• **What needs to be done**: In the post about flattening a Spark DataFrame, what value is assigned to rowTag?

• **Document passage**:
Spark AnalysisException when "flattening" DataFrame in Spark SQL

I'm using the approach given here to flatten a DataFrame in Spark SQL. Here is my code:
package com.acme.etl.xml
import org.apache.spark.sql.types._
import org.apache.spark.sql.{Column, SparkSession}
object RuntimeError { def main(args: Array[String]): Unit = {
val spark = SparkSession.builder().appName("FlattenSchema").getOrCreate()
val rowTag = "idocData"
val dataFrameReader =
spark.read
.option("rowTag", rowTag)
val xmlUri = "bad_011_1.xml"
val df =
dataFrameReader
.format("xml")
.load(xmlUri)
val schema: StructType = df.schema
val columns: Array[Column] = flattenSchema(schema)
val df2 = df.select(columns: _*)
}
def flattenSchema(schema: StructType, prefix: String = null) : Array[Column] = {
schema.fields.flatMap(f => {
val colName: String = if (prefix == null) f.name else prefix + "." + f.name
val dataType = f.dataType
dataType match {
case st: StructType => flattenSchema(st, colName)
case _: StringType => Array(new org.apache.spark.sql.Column(colName))
case _: LongType => Array(new org.apache.spark.sql.Column(colName))
case _: DoubleType => Array(new org.apache.spark.sql.Column(colName))

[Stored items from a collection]
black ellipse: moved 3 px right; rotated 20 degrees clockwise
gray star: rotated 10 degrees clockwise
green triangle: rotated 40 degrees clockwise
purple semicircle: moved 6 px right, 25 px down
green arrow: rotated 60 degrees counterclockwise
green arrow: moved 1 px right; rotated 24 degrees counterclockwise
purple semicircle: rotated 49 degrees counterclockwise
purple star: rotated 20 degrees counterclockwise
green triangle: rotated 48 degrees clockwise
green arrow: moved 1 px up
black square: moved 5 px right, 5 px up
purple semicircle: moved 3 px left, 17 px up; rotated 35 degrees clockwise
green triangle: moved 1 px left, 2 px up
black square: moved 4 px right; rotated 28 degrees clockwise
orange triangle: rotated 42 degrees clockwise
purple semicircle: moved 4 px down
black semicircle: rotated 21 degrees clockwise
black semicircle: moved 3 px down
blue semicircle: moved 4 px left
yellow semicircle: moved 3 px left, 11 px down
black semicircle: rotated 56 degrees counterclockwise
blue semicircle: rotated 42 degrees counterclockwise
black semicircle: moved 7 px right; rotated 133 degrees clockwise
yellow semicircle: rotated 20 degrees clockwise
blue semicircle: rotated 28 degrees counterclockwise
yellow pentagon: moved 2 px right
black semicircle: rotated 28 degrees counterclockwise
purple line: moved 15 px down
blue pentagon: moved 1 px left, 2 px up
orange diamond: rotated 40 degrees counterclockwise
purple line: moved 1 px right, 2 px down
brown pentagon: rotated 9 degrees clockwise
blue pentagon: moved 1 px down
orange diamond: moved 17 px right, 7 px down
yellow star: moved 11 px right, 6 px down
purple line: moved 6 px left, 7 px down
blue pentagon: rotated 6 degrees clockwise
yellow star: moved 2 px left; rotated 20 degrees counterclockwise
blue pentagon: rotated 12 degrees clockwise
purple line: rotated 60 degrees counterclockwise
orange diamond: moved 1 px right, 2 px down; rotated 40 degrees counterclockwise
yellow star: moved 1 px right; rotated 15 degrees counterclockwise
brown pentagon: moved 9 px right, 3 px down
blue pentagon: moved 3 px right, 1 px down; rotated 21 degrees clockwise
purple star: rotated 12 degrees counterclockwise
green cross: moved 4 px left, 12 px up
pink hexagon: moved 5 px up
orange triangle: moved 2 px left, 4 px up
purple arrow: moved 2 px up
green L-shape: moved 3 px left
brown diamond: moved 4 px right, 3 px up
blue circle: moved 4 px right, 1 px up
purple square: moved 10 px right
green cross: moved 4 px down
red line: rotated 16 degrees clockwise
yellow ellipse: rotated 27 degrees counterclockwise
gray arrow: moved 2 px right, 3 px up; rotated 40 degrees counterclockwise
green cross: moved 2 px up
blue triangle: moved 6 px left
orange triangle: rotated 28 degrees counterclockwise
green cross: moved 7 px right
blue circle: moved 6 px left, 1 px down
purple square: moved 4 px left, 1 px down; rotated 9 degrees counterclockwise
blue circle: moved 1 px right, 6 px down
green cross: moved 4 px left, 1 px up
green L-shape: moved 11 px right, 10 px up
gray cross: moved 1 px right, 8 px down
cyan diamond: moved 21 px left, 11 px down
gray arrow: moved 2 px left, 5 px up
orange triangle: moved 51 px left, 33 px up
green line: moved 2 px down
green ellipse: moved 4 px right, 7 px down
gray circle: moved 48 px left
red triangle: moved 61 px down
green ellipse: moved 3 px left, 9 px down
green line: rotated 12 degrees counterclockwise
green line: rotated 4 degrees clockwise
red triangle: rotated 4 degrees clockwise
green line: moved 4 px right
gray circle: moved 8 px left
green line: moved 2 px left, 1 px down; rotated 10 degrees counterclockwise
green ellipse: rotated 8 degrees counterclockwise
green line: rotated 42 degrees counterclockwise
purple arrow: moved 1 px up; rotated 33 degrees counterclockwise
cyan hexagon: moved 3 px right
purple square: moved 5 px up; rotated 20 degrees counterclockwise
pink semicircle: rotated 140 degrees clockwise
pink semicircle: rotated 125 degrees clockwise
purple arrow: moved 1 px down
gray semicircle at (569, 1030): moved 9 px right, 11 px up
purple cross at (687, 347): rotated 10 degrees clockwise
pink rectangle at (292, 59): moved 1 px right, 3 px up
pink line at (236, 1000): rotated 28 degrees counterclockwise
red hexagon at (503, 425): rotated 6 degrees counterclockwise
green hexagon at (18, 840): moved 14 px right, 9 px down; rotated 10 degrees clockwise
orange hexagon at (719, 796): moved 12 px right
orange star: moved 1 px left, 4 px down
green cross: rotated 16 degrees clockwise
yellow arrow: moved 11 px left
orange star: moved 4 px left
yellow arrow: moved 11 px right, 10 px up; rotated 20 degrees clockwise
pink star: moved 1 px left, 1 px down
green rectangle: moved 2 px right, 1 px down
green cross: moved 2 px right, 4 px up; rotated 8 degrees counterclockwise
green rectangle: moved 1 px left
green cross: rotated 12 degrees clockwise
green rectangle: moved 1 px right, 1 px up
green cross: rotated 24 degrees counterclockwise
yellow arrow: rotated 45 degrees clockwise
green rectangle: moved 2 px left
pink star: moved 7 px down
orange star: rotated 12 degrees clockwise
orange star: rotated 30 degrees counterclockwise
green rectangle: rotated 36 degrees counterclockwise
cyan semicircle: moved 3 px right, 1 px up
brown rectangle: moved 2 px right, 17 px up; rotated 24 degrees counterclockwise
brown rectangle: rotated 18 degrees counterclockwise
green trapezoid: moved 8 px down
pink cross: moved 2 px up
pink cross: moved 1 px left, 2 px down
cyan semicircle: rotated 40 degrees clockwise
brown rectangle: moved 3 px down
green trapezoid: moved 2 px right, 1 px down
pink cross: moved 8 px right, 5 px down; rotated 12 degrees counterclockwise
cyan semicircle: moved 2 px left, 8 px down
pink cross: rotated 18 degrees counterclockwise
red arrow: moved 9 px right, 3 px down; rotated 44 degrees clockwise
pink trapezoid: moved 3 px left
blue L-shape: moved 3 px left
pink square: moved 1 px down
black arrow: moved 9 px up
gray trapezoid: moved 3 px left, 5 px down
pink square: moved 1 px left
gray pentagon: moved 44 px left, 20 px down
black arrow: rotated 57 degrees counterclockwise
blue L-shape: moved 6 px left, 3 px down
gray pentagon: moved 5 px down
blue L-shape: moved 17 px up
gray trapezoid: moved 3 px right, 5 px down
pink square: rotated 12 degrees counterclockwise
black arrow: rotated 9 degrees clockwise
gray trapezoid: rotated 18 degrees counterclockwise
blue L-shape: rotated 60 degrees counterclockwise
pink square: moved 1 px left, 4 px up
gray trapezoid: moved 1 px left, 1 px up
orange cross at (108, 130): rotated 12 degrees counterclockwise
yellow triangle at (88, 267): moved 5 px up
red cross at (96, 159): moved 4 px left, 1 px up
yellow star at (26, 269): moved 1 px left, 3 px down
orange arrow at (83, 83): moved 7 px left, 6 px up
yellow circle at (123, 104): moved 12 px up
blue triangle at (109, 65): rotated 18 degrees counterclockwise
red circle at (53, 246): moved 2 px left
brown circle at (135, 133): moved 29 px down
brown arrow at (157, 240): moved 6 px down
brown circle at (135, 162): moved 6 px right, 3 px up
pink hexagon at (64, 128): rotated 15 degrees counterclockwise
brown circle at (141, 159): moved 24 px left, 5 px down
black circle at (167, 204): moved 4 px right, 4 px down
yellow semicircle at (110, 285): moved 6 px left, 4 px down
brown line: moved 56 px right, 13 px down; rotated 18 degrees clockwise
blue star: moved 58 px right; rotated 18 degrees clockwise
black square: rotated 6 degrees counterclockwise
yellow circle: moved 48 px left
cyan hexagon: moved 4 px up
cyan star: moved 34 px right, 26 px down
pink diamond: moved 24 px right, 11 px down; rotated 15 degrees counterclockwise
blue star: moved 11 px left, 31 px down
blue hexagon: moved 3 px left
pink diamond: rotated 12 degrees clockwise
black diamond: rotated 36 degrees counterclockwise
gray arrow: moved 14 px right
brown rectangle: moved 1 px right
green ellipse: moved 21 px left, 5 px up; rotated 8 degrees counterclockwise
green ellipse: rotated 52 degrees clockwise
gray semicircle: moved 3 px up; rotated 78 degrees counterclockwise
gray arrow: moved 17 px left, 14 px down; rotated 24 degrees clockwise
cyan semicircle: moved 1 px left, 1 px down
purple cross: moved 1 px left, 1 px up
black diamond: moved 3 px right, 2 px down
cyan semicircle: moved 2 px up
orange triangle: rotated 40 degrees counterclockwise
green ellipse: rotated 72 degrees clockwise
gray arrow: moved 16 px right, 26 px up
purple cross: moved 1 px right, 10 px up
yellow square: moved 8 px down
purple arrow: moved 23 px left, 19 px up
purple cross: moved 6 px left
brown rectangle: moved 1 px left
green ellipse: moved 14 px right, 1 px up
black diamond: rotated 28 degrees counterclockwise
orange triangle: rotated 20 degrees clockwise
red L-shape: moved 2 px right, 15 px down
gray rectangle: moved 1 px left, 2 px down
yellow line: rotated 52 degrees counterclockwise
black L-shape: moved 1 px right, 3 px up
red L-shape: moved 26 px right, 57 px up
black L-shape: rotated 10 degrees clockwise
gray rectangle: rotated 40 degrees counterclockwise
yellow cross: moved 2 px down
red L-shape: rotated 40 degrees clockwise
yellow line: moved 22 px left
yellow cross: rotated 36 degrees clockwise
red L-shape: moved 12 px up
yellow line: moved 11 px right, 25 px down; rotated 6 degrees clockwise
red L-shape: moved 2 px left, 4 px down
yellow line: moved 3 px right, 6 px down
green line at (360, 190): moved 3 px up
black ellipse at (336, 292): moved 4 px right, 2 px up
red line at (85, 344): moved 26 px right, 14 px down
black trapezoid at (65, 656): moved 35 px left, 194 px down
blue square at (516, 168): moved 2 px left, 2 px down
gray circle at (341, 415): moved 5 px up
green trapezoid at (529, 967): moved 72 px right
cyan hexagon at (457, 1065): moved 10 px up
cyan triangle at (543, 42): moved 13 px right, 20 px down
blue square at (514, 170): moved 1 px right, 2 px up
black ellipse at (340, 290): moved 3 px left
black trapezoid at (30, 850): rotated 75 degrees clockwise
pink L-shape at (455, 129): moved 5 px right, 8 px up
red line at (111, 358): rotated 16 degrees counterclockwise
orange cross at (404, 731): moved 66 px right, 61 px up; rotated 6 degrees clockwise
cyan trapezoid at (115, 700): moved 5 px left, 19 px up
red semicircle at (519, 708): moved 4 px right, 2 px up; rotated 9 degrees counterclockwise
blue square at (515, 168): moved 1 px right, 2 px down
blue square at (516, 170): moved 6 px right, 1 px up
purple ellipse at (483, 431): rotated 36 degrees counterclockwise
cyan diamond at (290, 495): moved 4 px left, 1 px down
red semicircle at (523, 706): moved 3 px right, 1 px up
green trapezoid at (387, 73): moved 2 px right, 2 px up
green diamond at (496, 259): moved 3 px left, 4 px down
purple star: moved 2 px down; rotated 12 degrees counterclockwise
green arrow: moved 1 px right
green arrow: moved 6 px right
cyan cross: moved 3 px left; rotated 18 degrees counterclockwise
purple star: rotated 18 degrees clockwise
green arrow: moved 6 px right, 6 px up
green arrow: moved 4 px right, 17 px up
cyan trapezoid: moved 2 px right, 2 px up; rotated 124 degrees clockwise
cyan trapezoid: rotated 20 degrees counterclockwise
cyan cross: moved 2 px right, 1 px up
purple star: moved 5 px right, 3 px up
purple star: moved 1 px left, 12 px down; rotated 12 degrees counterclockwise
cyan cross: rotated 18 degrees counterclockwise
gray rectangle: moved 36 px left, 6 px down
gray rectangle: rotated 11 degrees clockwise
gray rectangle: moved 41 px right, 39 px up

• **Output**: "idocData"